On 19/06/06, Jeremy Wells <[EMAIL PROTECTED]> wrote:
For some time I have been evaluating Lyx as an academic word processor, but 
find it wanting in a few critical areas.
Judging from the number of posts to this lists, citations and bibliographies 
are a major issue. There is no easy to use
method (e.g., a GUI) that can define the options for natbib, jurabib, or any 
number of bibliography styles. Most
importantly, customizing these styles again requires one to write more code, 
yet again, instead of engaging in the
writing process.

Yes.  Especially for the Humanities where Journal X or Department Y
has its own house style.

I suppose what I'm hoping for is someone to say 1) "no, you're wrong, because..."; 
2) "wait x number of years and we'll
be there"; or 3) "if you don't like coding, use a different tool."

1) No you're wrong.  LyX is a front end, designed to make LaTeX
easier, which it has successed at.  Its suffering from mission-shift
at the moment as more people take it up.  Due to the sciences bias in
the initial user group / development group, LyX and LaTeX achieve
science results with greater ease.  I anticipate this will change as
more humanities users take LyX/LaTeX up.

2) Wait x number of years and we'll be closer to a front-end for more
LaTeX features.  Though this may mean tkJuraBibStyleEditor as a device
independent GUI ap, rather than the features embedded in LyX itself.
Or it may mean tkLyX_Semi_WYSIWYM/WYSIWYG_StyleEditor instead of a
style editor within LyX itself.  Or it may mean
LyX_DocumentTemplate_Humanities_History_ChicagoFootnotes_UniversityFoo_DeptBar_StyleBok
etc.  Who knows?  It depends on the contributions from the community
of users and developers between now and year X.

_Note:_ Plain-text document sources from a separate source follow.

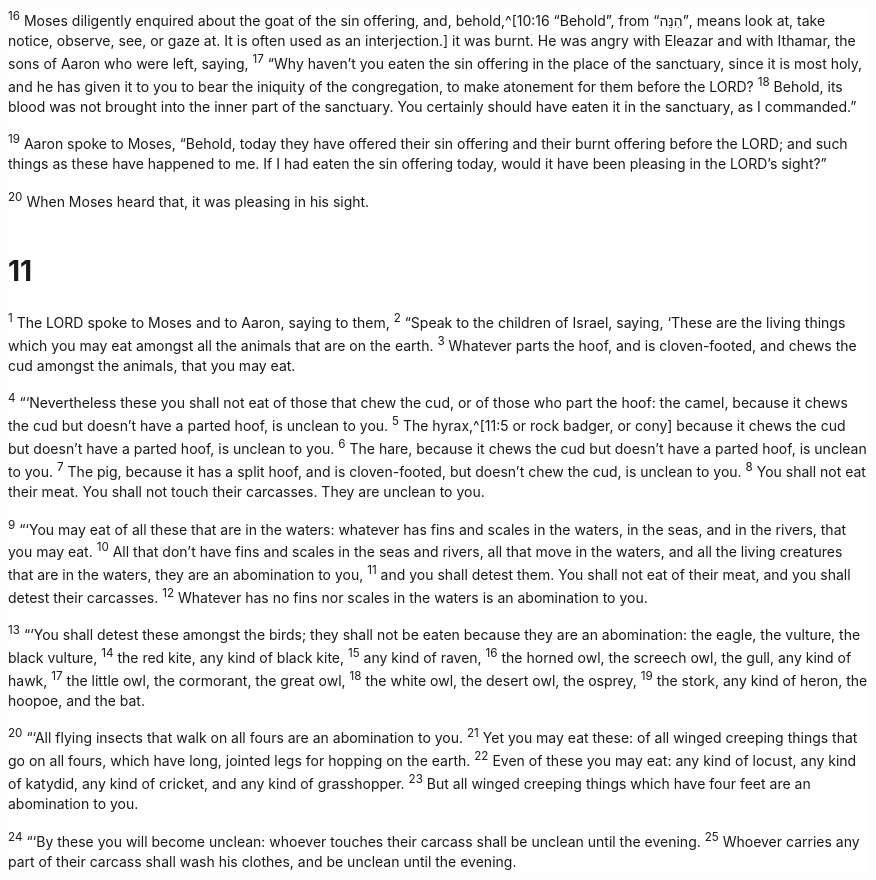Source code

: <sup>16</sup> Moses diligently enquired about the goat of the sin offering, and, behold,^[10:16 “Behold”, from “הִנֵּה”, means look at, take notice, observe, see, or gaze at. It is often used as an interjection.] it was burnt. He was angry with Eleazar and with Ithamar, the sons of Aaron who were left, saying, <sup>17</sup> “Why haven’t you eaten the sin offering in the place of the sanctuary, since it is most holy, and he has given it to you to bear the iniquity of the congregation, to make atonement for them before the LORD? <sup>18</sup> Behold, its blood was not brought into the inner part of the sanctuary. You certainly should have eaten it in the sanctuary, as I commanded.” 


<sup>19</sup> Aaron spoke to Moses, “Behold, today they have offered their sin offering and their burnt offering before the LORD; and such things as these have happened to me. If I had eaten the sin offering today, would it have been pleasing in the LORD’s sight?” 

<sup>20</sup> When Moses heard that, it was pleasing in his sight. 

# 11 
<sup>1</sup> The LORD spoke to Moses and to Aaron, saying to them, <sup>2</sup> “Speak to the children of Israel, saying, ‘These are the living things which you may eat amongst all the animals that are on the earth. <sup>3</sup> Whatever parts the hoof, and is cloven-footed, and chews the cud amongst the animals, that you may eat. 

<sup>4</sup> “‘Nevertheless these you shall not eat of those that chew the cud, or of those who part the hoof: the camel, because it chews the cud but doesn’t have a parted hoof, is unclean to you. <sup>5</sup> The hyrax,^[11:5 or rock badger, or cony] because it chews the cud but doesn’t have a parted hoof, is unclean to you. <sup>6</sup> The hare, because it chews the cud but doesn’t have a parted hoof, is unclean to you. <sup>7</sup> The pig, because it has a split hoof, and is cloven-footed, but doesn’t chew the cud, is unclean to you. <sup>8</sup> You shall not eat their meat. You shall not touch their carcasses. They are unclean to you. 


<sup>9</sup> “‘You may eat of all these that are in the waters: whatever has fins and scales in the waters, in the seas, and in the rivers, that you may eat. <sup>10</sup> All that don’t have fins and scales in the seas and rivers, all that move in the waters, and all the living creatures that are in the waters, they are an abomination to you, <sup>11</sup> and you shall detest them. You shall not eat of their meat, and you shall detest their carcasses. <sup>12</sup> Whatever has no fins nor scales in the waters is an abomination to you. 

<sup>13</sup> “‘You shall detest these amongst the birds; they shall not be eaten because they are an abomination: the eagle, the vulture, the black vulture, <sup>14</sup> the red kite, any kind of black kite, <sup>15</sup> any kind of raven, <sup>16</sup> the horned owl, the screech owl, the gull, any kind of hawk, <sup>17</sup> the little owl, the cormorant, the great owl, <sup>18</sup> the white owl, the desert owl, the osprey, <sup>19</sup> the stork, any kind of heron, the hoopoe, and the bat. 

<sup>20</sup> “‘All flying insects that walk on all fours are an abomination to you. <sup>21</sup> Yet you may eat these: of all winged creeping things that go on all fours, which have long, jointed legs for hopping on the earth. <sup>22</sup> Even of these you may eat: any kind of locust, any kind of katydid, any kind of cricket, and any kind of grasshopper. <sup>23</sup> But all winged creeping things which have four feet are an abomination to you. 

<sup>24</sup> “‘By these you will become unclean: whoever touches their carcass shall be unclean until the evening. <sup>25</sup> Whoever carries any part of their carcass shall wash his clothes, and be unclean until the evening. 
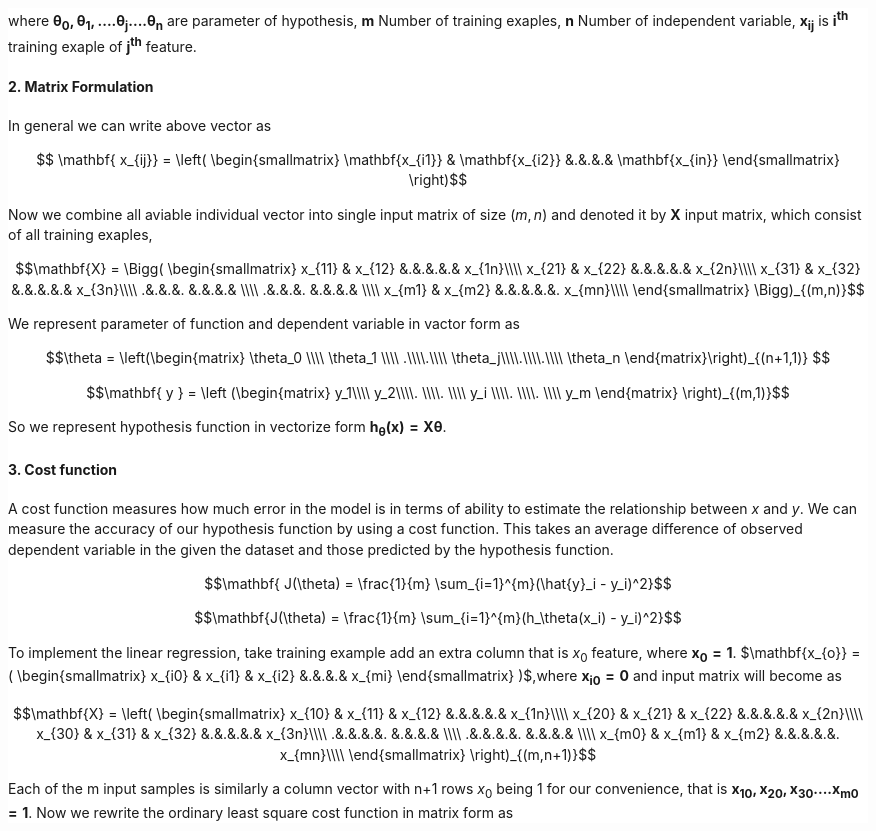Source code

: where $\mathbf{\theta_0,\theta_1,....\theta_j....\theta_n }$ are parameter of hypothesis, $\mathbf{m}$ Number of training exaples, $\mathbf{n}$ Number of independent variable, $\mathbf{x_{ij}}$ is $\mathbf{i^{th}}$ training exaple of $\mathbf{j^{th}}$ feature.

#### 2. Matrix Formulation
In general we can write above vector as 

$$ \mathbf{ x_{ij}} = \left( \begin{smallmatrix} \mathbf{x_{i1}} & \mathbf{x_{i2}} &.&.&.& \mathbf{x_{in}} \end{smallmatrix} \right)$$

Now we combine all aviable individual vector into single input matrix of size $(m,n)$ and denoted it by $\mathbf{X}$ input matrix, which consist of all training exaples,

$$\mathbf{X} = \Bigg( \begin{smallmatrix} x_{11} & x_{12} &.&.&.&.& x_{1n}\\\\
                                x_{21} & x_{22} &.&.&.&.& x_{2n}\\\\
                                x_{31} & x_{32} &.&.&.&.& x_{3n}\\\\
                                .&.&.&. &.&.&.& \\\\
                                .&.&.&. &.&.&.& \\\\
                                x_{m1} & x_{m2} &.&.&.&.&. x_{mn}\\\\
                                \end{smallmatrix} \Bigg)_{(m,n)}$$

We represent parameter of function and dependent variable in vactor form as

$$\theta = \left(\begin{matrix} \theta_0 \\\\ \theta_1 \\\\ .\\\\.\\\\ \theta_j\\\\.\\\\.\\\\ \theta_n \end{matrix}\right)_{(n+1,1)} $$

$$\mathbf{ y } = \left (\begin{matrix} y_1\\\\ y_2\\\\. \\\\. \\\\ y_i \\\\. \\\\. \\\\ y_m \end{matrix} \right)_{(m,1)}$$

So we represent hypothesis function in vectorize form $\mathbf{ h_\theta{(x)} = X\theta}$.

#### 3. Cost function

A cost function measures how much error in the model is in terms of ability to estimate the relationship between $x$ and $y$. 
We can measure the accuracy of our hypothesis function by using a cost function. This takes an average difference of observed dependent variable in the given the dataset and those predicted by the hypothesis function.
  
$$\mathbf{ J(\theta) = \frac{1}{m} \sum_{i=1}^{m}(\hat{y}_i - y_i)^2}$$

$$\mathbf{J(\theta) =  \frac{1}{m} \sum_{i=1}^{m}(h_\theta(x_i) - y_i)^2}$$

To implement the linear regression, take training example add an extra column that is $x_0$ feature, where $\mathbf{x_0=1}$. $\mathbf{x_{o}} = ( \begin{smallmatrix} x_{i0} & x_{i1} & x_{i2} &.&.&.& x_{mi} \end{smallmatrix} )$,where $\mathbf{x_{i0} =0}$ and input matrix will become as

$$\mathbf{X} = \left( \begin{smallmatrix} x_{10} & x_{11} & x_{12} &.&.&.&.& x_{1n}\\\\
                                x_{20} & x_{21} & x_{22} &.&.&.&.& x_{2n}\\\\
                                x_{30} & x_{31} & x_{32} &.&.&.&.& x_{3n}\\\\
                                 .&.&.&.&. &.&.&.& \\\\
                                 .&.&.&.&. &.&.&.& \\\\
                                x_{m0} & x_{m1} & x_{m2} &.&.&.&.&. x_{mn}\\\\
                                \end{smallmatrix} \right)_{(m,n+1)}$$ 

Each of the m input samples is similarly a column vector with n+1 rows $x_0$ being 1 for our convenience, that is $\mathbf{x_{10},x_{20},x_{30} .... x_{m0} =1}$. Now we rewrite the ordinary least square cost function in matrix form as

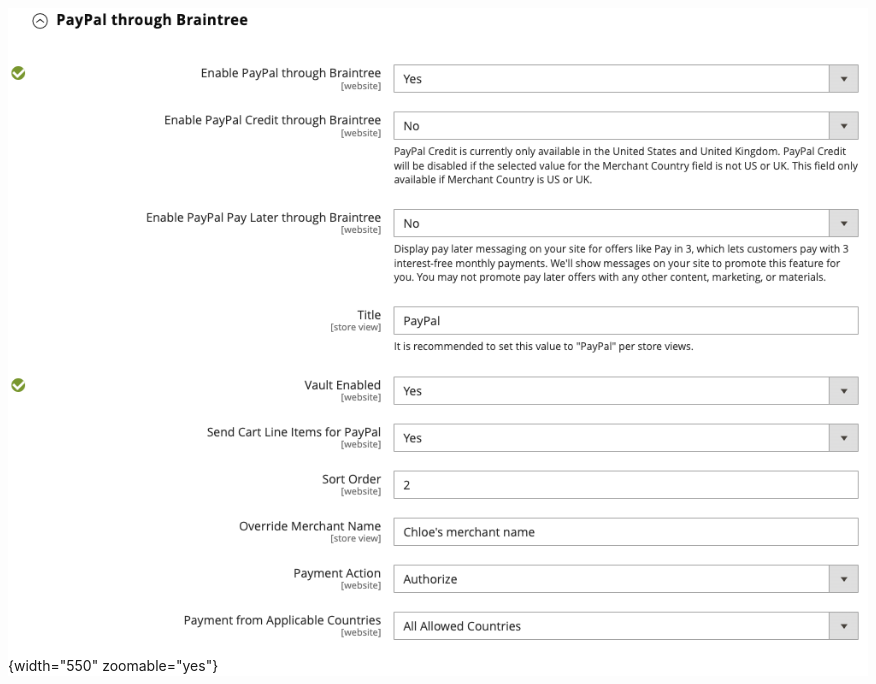 ![PayPal via la configuration Braintree 1](./assets/payment-methods-braintree-paypal-config-1.png){width="550" zoomable="yes"}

What I do know is the age, stability and support for LyX/LaTeX/TeX
means that your commitment is unlikely to be wasted by technological
or commercial change: Company X won't fail and no longer support their
document format.

3) If you don't like the limitations of LyX as it currently is, and
don't like the bug/feature resolution system of ERT / feature
requesting / solving it yourself and sharing the results, don't use
LyX.  The community development culture is unlikely to change.

This whole thing is extremely frustrating as I can see the huge promise that 
the LaTeX/Lyx system can offer, but it's
awfully rough beneath the surface.

Yes.  I found that LyX was great to write undergraduate / honours work
in without a bibliography / citation manager.  Now that I'm working on
journal articles and my doctoral dissertation, I'm finding that I'm
coming up against new challenges with regards to citation management.
1.4.3 provides far more suitable and easy solutions than 1.3.7 did for
me.  It also took a large amount of time to find the right device
independent tools for bibliography management, and the ones which
suited my academic needs over a career.  I found this a more useful
investment of my time than the repeated wordprocessor crashes and
frustrations of EndNote.  Your situation may differ.

Finally, LyX development works more like a community of knowledge than
a commercial developer.  People produce new ideas, or reproduce old
ideas, and share them for free.  The cost is of course, people may not
have developed the ideas you need, yet.

yours,
Sam R.
--
I will give you Tacos, such Tacos as you have never seen.